Hattuşa

Uyarı 1: Hattuşa’yı anlayamayarak büyümüş bir nesil olduğumuzu bana fark ettiren ve bu seyahati organize etmeme sebep olan bir belgesel bulunuyor. Bu belgeseli, herkese öneriyorum.

Bu belgesele ulaşmak için burayı tıklayabilirsiniz.

Uyarı 2: Haritada, Hattuşa veya Boğazköy diye aradığınızda karşınıza başka yerler çıkabilir. Bu yüzden Boğazkale diye aratırsanız doğru adrese ulaşırsınız.

Uyarı 3: Hattuşa’nın tam girişinde hediyelik eşya satmaya çalışan bir iki tezgah gördükten sonra araba gişesi gibi bir yer göreceksiniz. Burası sit alanının girişidir. Girişte bilet alınan yerde park edeceğimizi düşündüm meğerse Sit alanı inanılmaz büyük olduğundan ve dağlık bir alan üzerine kurulduğundan yürüyerek dolaşmanız çok vakit alır. Bu yüzden sit alanı arabayla geziliyor.

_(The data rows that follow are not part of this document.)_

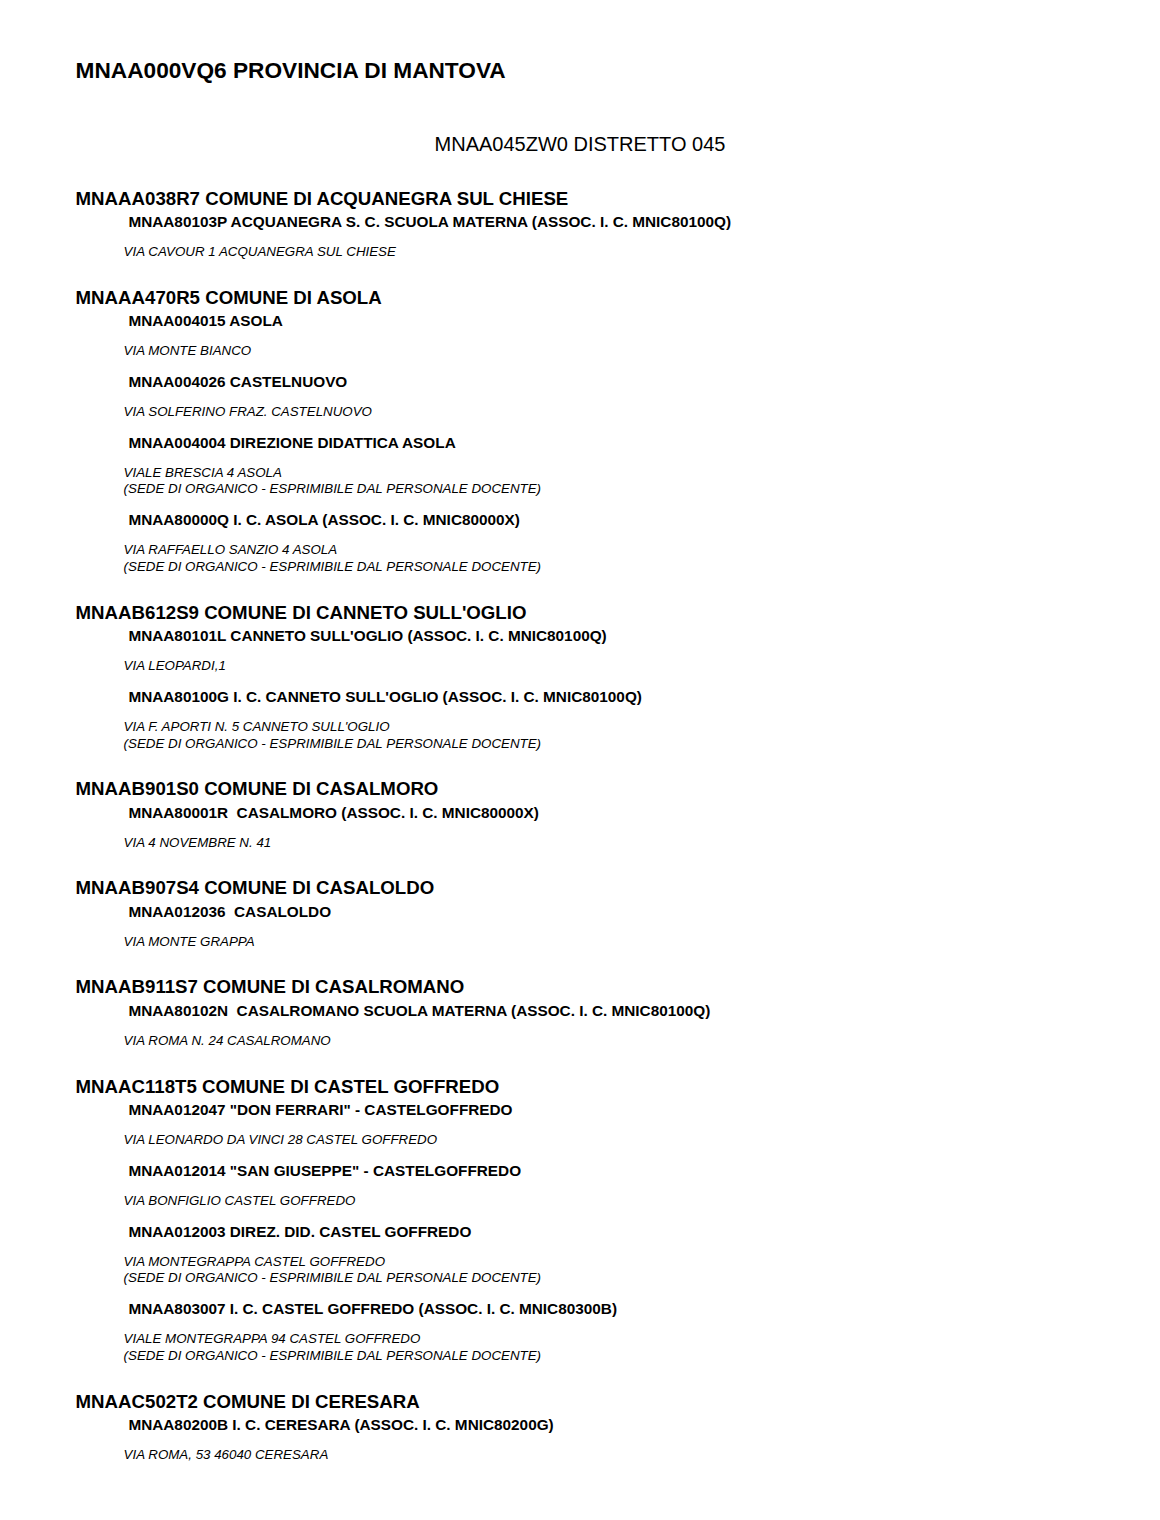MNAA000VQ6 PROVINCIA DI MANTOVA
MNAA045ZW0 DISTRETTO 045
MNAAA038R7 COMUNE DI ACQUANEGRA SUL CHIESE
MNAA80103P ACQUANEGRA S. C. SCUOLA MATERNA (ASSOC. I. C. MNIC80100Q)
VIA CAVOUR 1 ACQUANEGRA SUL CHIESE
MNAAA470R5 COMUNE DI ASOLA
MNAA004015 ASOLA
VIA MONTE BIANCO
MNAA004026 CASTELNUOVO
VIA SOLFERINO FRAZ. CASTELNUOVO
MNAA004004 DIREZIONE DIDATTICA ASOLA
VIALE BRESCIA 4 ASOLA
(SEDE DI ORGANICO - ESPRIMIBILE DAL PERSONALE DOCENTE)
MNAA80000Q I. C. ASOLA (ASSOC. I. C. MNIC80000X)
VIA RAFFAELLO SANZIO 4 ASOLA
(SEDE DI ORGANICO - ESPRIMIBILE DAL PERSONALE DOCENTE)
MNAAB612S9 COMUNE DI CANNETO SULL'OGLIO
MNAA80101L CANNETO SULL'OGLIO (ASSOC. I. C. MNIC80100Q)
VIA LEOPARDI,1
MNAA80100G I. C. CANNETO SULL'OGLIO (ASSOC. I. C. MNIC80100Q)
VIA F. APORTI N. 5 CANNETO SULL'OGLIO
(SEDE DI ORGANICO - ESPRIMIBILE DAL PERSONALE DOCENTE)
MNAAB901S0 COMUNE DI CASALMORO
MNAA80001R CASALMORO (ASSOC. I. C. MNIC80000X)
VIA 4 NOVEMBRE N. 41
MNAAB907S4 COMUNE DI CASALOLDO
MNAA012036 CASALOLDO
VIA MONTE GRAPPA
MNAAB911S7 COMUNE DI CASALROMANO
MNAA80102N CASALROMANO SCUOLA MATERNA (ASSOC. I. C. MNIC80100Q)
VIA ROMA N. 24 CASALROMANO
MNAAC118T5 COMUNE DI CASTEL GOFFREDO
MNAA012047 "DON FERRARI" - CASTELGOFFREDO
VIA LEONARDO DA VINCI 28 CASTEL GOFFREDO
MNAA012014 "SAN GIUSEPPE" - CASTELGOFFREDO
VIA BONFIGLIO CASTEL GOFFREDO
MNAA012003 DIREZ. DID. CASTEL GOFFREDO
VIA MONTEGRAPPA CASTEL GOFFREDO
(SEDE DI ORGANICO - ESPRIMIBILE DAL PERSONALE DOCENTE)
MNAA803007 I. C. CASTEL GOFFREDO (ASSOC. I. C. MNIC80300B)
VIALE MONTEGRAPPA 94 CASTEL GOFFREDO
(SEDE DI ORGANICO - ESPRIMIBILE DAL PERSONALE DOCENTE)
MNAAC502T2 COMUNE DI CERESARA
MNAA80200B I. C. CERESARA (ASSOC. I. C. MNIC80200G)
VIA ROMA, 53 46040 CERESARA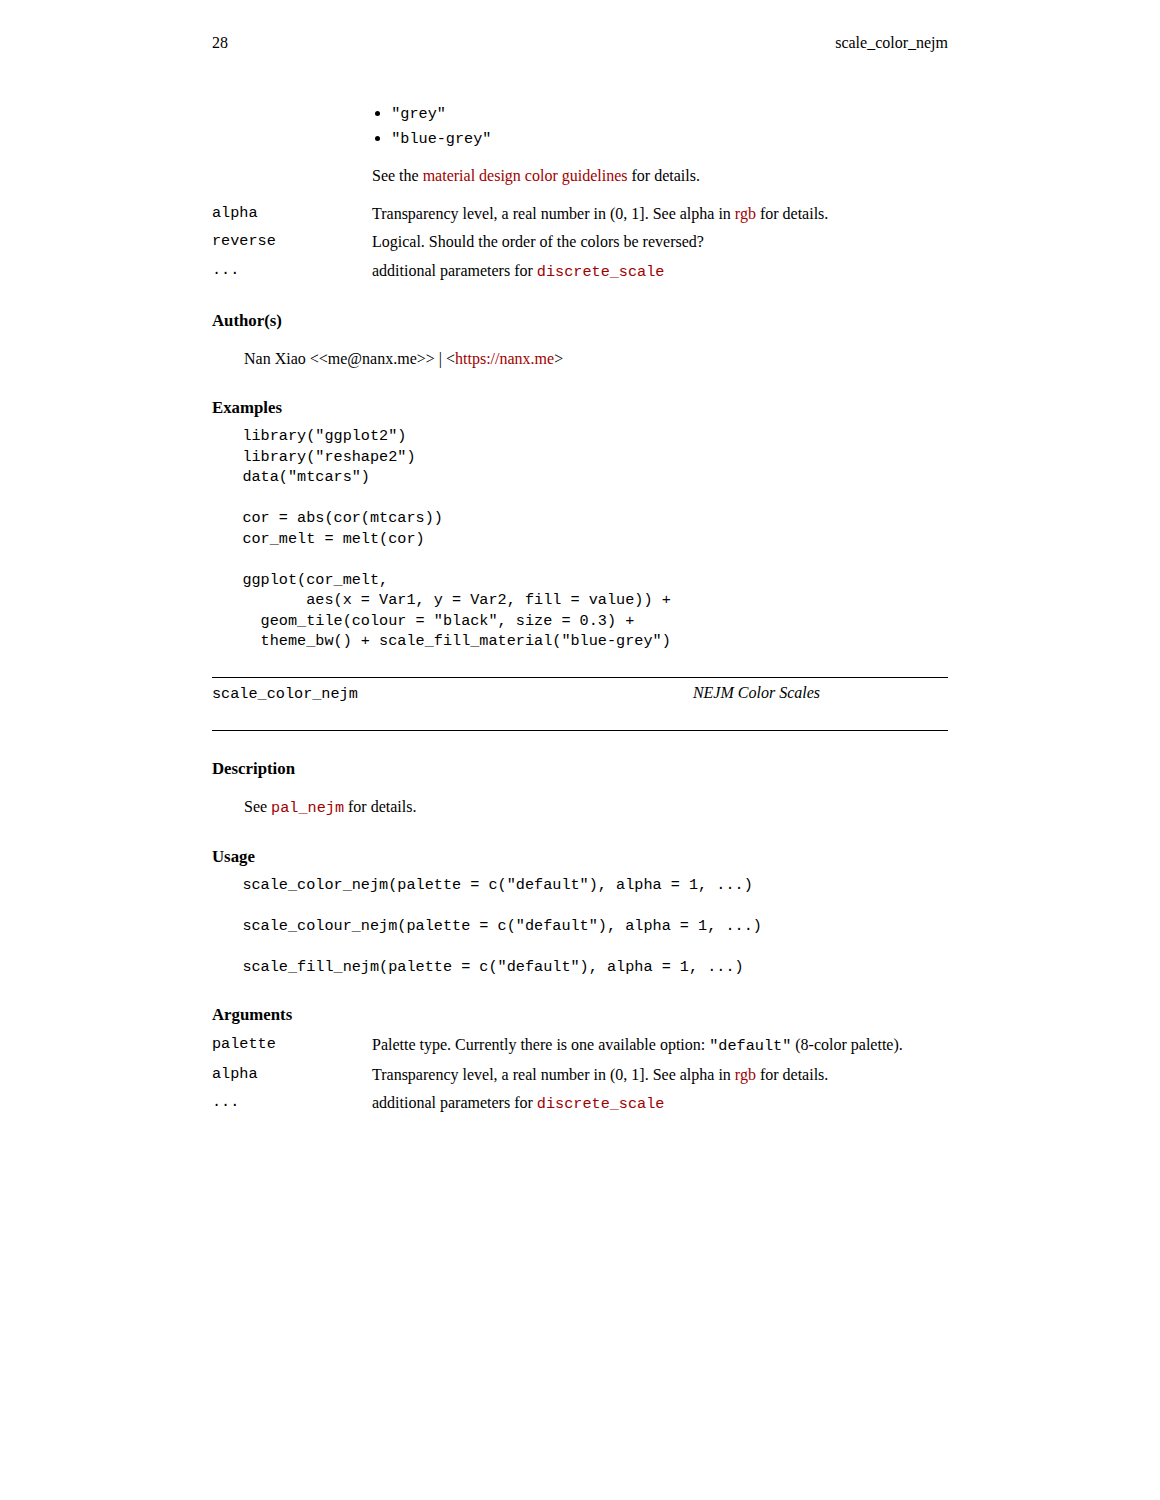28 scale_color_nejm
"grey"
"blue-grey"
See the material design color guidelines for details.
alpha
Transparency level, a real number in (0, 1]. See alpha in rgb for details.
reverse
Logical. Should the order of the colors be reversed?
...
additional parameters for discrete_scale
Author(s)
Nan Xiao <<me@nanx.me>> | <https://nanx.me>
Examples
library("ggplot2")
library("reshape2")
data("mtcars")

cor = abs(cor(mtcars))
cor_melt = melt(cor)

ggplot(cor_melt,
       aes(x = Var1, y = Var2, fill = value)) +
  geom_tile(colour = "black", size = 0.3) +
  theme_bw() + scale_fill_material("blue-grey")
scale_color_nejm NEJM Color Scales
Description
See pal_nejm for details.
Usage
scale_color_nejm(palette = c("default"), alpha = 1, ...)

scale_colour_nejm(palette = c("default"), alpha = 1, ...)

scale_fill_nejm(palette = c("default"), alpha = 1, ...)
Arguments
palette
Palette type. Currently there is one available option: "default" (8-color palette).
alpha
Transparency level, a real number in (0, 1]. See alpha in rgb for details.
...
additional parameters for discrete_scale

Uyarı 4: Girişte müze kart geçiyor.

Uyarı 5: Buraya havayoluyla gelmek isteyip ardından arabayla devam etmek isteyenler için mesafeler:

Amasya-Merzifon Havalimanı (1 saat 51 dakika) ,

Ankara Havalimanı (2 saat 22 dakika)

Samsun Havalimanı (2 saat 43 dakika)

Uyarı 6: Hattuşa’ya çok yakın bulunan Yazılıkaya hakkındaki yazıma ulaşmak için burayı tıklayabilirsiniz.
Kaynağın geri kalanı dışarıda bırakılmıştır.